▶ [Information shown]:
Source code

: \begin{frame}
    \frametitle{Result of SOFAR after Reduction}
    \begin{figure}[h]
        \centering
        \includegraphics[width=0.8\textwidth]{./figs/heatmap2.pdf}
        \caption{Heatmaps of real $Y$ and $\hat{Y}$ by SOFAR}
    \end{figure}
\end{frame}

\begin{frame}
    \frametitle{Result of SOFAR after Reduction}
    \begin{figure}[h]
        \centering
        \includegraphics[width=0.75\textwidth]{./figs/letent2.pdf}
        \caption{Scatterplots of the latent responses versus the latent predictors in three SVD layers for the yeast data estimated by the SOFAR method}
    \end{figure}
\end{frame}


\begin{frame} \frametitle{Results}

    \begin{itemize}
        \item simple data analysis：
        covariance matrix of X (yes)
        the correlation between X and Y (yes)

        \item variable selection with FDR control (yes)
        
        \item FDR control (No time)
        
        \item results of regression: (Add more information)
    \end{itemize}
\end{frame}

▶ [To-do item]:
Output a faithful copy of every entry, keeping each line as written.

▶ [Response to this task]:
Source code

: \begin{frame}
    \frametitle{Result of SOFAR after Reduction}
    \begin{figure}[h]
        \centering
        \includegraphics[width=0.8\textwidth]{./figs/heatmap2.pdf}
        \caption{Heatmaps of real $Y$ and $\hat{Y}$ by SOFAR}
    \end{figure}
\end{frame}

\begin{frame}
    \frametitle{Result of SOFAR after Reduction}
    \begin{figure}[h]
        \centering
        \includegraphics[width=0.75\textwidth]{./figs/letent2.pdf}
        \caption{Scatterplots of the latent responses versus the latent predictors in three SVD layers for the yeast data estimated by the SOFAR method}
    \end{figure}
\end{frame}


\begin{frame} \frametitle{Results}

    \begin{itemize}
        \item simple data analysis：
        covariance matrix of X (yes)
        the correlation between X and Y (yes)

        \item variable selection with FDR control (yes)
        
        \item FDR control (No time)
        
        \item results of regression: (Add more information)
    \end{itemize}
\end{frame}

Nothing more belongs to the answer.